Transcribe the records below exactly as written, from the opening line through the line that contains "48 129 17.47".

***** SUPPLIED DATA *****

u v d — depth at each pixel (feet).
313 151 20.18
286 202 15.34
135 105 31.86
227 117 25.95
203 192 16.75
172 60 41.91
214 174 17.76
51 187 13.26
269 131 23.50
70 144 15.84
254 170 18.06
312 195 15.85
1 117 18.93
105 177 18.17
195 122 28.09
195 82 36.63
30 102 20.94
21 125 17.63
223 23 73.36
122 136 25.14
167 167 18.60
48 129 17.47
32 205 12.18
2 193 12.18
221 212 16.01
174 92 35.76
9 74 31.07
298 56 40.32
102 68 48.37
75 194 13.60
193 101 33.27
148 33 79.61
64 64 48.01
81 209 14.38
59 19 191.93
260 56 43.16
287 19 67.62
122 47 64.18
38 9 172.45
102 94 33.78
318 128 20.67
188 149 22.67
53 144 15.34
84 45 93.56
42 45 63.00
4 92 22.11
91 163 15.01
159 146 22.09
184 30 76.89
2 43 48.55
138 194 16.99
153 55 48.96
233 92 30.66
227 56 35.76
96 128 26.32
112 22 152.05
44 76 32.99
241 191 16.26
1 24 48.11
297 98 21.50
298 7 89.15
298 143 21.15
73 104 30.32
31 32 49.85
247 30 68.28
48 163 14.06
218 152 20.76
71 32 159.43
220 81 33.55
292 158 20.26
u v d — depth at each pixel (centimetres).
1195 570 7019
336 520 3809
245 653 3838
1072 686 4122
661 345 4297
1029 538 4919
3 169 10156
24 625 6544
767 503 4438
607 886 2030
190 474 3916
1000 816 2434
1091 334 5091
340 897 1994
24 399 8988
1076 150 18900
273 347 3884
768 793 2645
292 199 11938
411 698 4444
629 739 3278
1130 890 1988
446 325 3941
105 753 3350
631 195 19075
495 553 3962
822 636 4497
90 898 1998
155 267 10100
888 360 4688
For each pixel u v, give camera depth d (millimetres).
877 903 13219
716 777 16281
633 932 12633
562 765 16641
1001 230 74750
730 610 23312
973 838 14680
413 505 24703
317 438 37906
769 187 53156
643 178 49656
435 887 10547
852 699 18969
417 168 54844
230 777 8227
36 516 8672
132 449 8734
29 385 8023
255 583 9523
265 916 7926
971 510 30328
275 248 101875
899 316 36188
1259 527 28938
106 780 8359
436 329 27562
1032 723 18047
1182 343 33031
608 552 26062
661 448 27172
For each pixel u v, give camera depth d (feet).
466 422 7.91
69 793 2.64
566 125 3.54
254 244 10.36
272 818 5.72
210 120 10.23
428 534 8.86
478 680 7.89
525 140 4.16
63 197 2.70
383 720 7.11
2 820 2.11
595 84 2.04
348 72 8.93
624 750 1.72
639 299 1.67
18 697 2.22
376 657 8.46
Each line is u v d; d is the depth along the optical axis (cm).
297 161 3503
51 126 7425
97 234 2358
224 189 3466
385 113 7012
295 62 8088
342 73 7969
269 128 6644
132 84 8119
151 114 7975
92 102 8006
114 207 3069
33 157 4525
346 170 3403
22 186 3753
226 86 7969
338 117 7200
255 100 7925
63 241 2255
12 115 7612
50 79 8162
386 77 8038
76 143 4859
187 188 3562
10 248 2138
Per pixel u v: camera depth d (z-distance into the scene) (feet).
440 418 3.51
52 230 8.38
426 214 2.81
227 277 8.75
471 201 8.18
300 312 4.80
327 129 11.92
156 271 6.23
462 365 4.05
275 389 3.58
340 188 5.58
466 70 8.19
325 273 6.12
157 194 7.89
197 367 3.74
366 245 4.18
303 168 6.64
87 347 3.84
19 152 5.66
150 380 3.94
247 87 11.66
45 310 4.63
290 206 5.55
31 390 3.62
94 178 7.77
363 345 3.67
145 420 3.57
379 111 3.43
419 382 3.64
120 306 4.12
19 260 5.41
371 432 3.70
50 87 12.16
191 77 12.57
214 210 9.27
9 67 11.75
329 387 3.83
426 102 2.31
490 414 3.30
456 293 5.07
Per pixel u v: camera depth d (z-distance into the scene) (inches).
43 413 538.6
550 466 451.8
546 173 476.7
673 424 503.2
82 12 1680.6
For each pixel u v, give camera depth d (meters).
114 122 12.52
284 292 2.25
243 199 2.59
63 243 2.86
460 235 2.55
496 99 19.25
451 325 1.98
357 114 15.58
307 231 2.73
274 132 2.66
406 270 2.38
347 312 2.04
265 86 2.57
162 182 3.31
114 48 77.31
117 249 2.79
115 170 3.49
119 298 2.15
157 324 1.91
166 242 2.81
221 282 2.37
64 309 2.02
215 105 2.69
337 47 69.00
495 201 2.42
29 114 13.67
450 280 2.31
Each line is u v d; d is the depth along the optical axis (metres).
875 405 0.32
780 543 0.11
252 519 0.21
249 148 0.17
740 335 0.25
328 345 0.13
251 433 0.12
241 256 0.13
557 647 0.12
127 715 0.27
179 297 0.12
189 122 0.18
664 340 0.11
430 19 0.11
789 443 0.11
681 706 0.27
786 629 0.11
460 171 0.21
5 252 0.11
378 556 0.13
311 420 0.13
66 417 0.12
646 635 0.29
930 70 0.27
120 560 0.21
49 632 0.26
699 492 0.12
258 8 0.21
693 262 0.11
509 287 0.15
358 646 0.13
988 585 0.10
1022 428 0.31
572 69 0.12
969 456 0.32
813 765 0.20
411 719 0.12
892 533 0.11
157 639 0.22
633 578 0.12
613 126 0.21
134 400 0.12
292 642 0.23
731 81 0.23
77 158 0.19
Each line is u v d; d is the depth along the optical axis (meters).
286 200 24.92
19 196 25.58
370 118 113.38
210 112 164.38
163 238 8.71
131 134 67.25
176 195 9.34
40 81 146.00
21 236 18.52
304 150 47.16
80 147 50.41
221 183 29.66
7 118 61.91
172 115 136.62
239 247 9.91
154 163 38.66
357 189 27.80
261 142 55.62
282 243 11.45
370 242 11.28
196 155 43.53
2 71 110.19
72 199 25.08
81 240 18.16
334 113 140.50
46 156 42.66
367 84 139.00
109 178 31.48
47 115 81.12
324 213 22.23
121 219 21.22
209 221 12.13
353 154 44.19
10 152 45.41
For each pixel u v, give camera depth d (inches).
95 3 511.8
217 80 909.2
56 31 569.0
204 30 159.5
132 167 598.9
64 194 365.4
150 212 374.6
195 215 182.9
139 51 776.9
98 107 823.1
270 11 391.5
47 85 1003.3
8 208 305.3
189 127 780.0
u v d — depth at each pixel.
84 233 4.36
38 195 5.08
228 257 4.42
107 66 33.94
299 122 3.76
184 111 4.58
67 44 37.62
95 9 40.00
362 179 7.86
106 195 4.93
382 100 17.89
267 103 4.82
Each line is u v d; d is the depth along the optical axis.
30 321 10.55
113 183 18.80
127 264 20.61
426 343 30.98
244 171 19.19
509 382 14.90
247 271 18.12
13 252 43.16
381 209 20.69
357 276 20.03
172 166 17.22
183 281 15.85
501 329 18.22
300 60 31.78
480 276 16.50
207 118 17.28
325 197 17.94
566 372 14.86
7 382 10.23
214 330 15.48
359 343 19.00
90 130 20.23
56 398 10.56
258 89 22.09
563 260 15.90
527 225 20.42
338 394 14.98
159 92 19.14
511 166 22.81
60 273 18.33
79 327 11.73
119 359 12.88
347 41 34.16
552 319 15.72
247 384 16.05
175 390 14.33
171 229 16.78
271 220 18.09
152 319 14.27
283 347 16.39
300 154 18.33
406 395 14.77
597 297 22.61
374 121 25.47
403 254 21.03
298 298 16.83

*****

ANSWER AREA:
u v d — depth at each pixel (feet).
313 151 20.18
286 202 15.34
135 105 31.86
227 117 25.95
203 192 16.75
172 60 41.91
214 174 17.76
51 187 13.26
269 131 23.50
70 144 15.84
254 170 18.06
312 195 15.85
1 117 18.93
105 177 18.17
195 122 28.09
195 82 36.63
30 102 20.94
21 125 17.63
223 23 73.36
122 136 25.14
167 167 18.60
48 129 17.47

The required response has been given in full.